YOUR ASSIGNMENT
An exact copy of all the data below is required.

RECORDS FOR THE TASK
------------------------------

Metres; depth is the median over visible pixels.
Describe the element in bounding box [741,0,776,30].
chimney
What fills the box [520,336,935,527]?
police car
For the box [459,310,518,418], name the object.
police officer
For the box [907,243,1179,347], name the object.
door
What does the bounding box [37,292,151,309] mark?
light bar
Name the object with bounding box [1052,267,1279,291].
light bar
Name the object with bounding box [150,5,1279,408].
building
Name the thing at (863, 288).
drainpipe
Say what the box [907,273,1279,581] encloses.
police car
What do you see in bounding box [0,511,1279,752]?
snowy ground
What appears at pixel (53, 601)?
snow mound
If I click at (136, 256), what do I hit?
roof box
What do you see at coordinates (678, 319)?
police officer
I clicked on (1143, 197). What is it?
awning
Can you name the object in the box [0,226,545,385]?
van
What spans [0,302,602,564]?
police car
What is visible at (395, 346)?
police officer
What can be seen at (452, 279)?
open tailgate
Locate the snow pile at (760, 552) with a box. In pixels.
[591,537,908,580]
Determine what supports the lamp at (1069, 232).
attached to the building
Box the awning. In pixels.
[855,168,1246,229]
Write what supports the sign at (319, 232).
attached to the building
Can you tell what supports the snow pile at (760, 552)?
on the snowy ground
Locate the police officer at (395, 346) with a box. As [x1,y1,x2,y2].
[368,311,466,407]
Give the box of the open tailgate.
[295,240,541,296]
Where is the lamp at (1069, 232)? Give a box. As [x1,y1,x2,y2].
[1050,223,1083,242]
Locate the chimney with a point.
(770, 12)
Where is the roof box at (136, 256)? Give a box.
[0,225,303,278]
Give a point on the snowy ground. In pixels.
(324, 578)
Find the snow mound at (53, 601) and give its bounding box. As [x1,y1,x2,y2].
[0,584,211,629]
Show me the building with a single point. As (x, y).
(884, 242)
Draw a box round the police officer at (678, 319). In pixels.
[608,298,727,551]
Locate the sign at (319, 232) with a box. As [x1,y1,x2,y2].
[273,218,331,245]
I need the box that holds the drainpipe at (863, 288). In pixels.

------------------------------

WRITTEN SOLUTION
Metres; depth is the median over visible pixels.
Describe the element in bounding box [741,0,776,30].
chimney
What fills the box [520,336,935,527]?
police car
For the box [459,310,518,418], name the object.
police officer
For the box [907,243,1179,347], name the object.
door
What does the bounding box [37,292,151,309] mark?
light bar
Name the object with bounding box [1052,267,1279,291].
light bar
Name the object with bounding box [150,5,1279,408].
building
Name the thing at (863, 288).
drainpipe
Say what the box [907,273,1279,581] encloses.
police car
What do you see in bounding box [0,511,1279,752]?
snowy ground
What appears at pixel (53, 601)?
snow mound
If I click at (136, 256), what do I hit?
roof box
What do you see at coordinates (678, 319)?
police officer
I clicked on (1143, 197). What is it?
awning
Can you name the object in the box [0,226,545,385]?
van
What spans [0,302,602,564]?
police car
What is visible at (395, 346)?
police officer
What can be seen at (452, 279)?
open tailgate
Locate the snow pile at (760, 552) with a box. In pixels.
[591,537,908,580]
Determine what supports the lamp at (1069, 232).
attached to the building
Box the awning. In pixels.
[855,168,1246,229]
Write what supports the sign at (319, 232).
attached to the building
Can you tell what supports the snow pile at (760, 552)?
on the snowy ground
Locate the police officer at (395, 346) with a box. As [x1,y1,x2,y2].
[368,311,466,407]
Give the box of the open tailgate.
[295,240,541,296]
Where is the lamp at (1069, 232)? Give a box. As [x1,y1,x2,y2].
[1050,223,1083,242]
Locate the chimney with a point.
(770, 12)
Where is the roof box at (136, 256)? Give a box.
[0,225,303,278]
Give a point on the snowy ground. In pixels.
(324, 578)
Find the snow mound at (53, 601) and give its bounding box. As [x1,y1,x2,y2].
[0,584,211,629]
Show me the building with a single point. As (x, y).
(884, 242)
Draw a box round the police officer at (678, 319). In pixels.
[608,298,727,551]
Locate the sign at (319, 232) with a box. As [x1,y1,x2,y2].
[273,218,331,245]
I need the box that holds the drainpipe at (863, 288). In pixels.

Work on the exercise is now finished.